▸ **QUESTIONS TO ANSWER**:
[1] In the excerpt on Python function parameters, what happens if a parameter still has no value after the arguments are assigned?
[2] Sum up the excerpt on Python function parameters in two sentences.
[3] Please return the passage of the excerpt on Python function parameters between "How it works..." and "and by name.", inclusive.

▸ **EXTRACT**:
###

Now, we can simply use dice() for Craps. We'll need to use dice(6) for Zonk.

In this recipe, the name didn't need to evolve through multiple versions. This version looks precisely like dice_v2() from the previous recipe. This isn't an accident – the two design strategies often converge on a common solution.

How it works...

Python's rules for providing parameter values are very flexible. There are several ways to ensure that each parameter is given an argument value when the function is evaluated. We can think of the process like this:

Set each parameter to its default value. Not all parameters have defaults, so some parameters will be left undefined.
For arguments without names – for example, dice(2) – the argument values are assigned to the parameters by position.
For arguments with names – for example, dice(n: int = 2) – the argument values are assigned to parameters by name. It's an error to assign a parameter both by position and by name.
If any parameter still doesn't have a value, this raises a TypeError exception.

These rules allow us to create functions that use default values to make some parameters optional. The rules also allow us to mix positional values with named values.

The use of optional parameters stems from two considerations:

Can we parameterize the processing?
What's the most common argument value for that parameter?

Introducing parameters into a process definition can be challenging. In some cases, it helps to have concrete example code so that we can replace literal values (such as 2 or 6) with a parameter.

###

▸ **RAW DATA**:
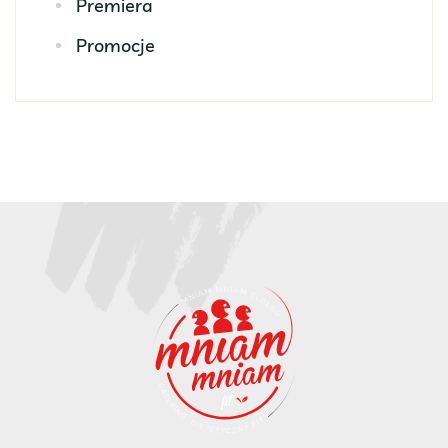
Premiera
Promocje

###

▸ **RESPONSES**:
[1] A TypeError exception is raised.

[2] Python gives each parameter its default value, assigns unnamed arguments by position and named arguments by name, and raises a TypeError if any parameter is still left without a value. These rules let functions use default values to make some parameters optional and let callers mix positional and named values.

[3]
How it works...

Python's rules for providing parameter values are very flexible. There are several ways to ensure that each parameter is given an argument value when the function is evaluated. We can think of the process like this:

Set each parameter to its default value. Not all parameters have defaults, so some parameters will be left undefined.
For arguments without names – for example, dice(2) – the argument values are assigned to the parameters by position.
For arguments with names – for example, dice(n: int = 2) – the argument values are assigned to parameters by name. It's an error to assign a parameter both by position and by name.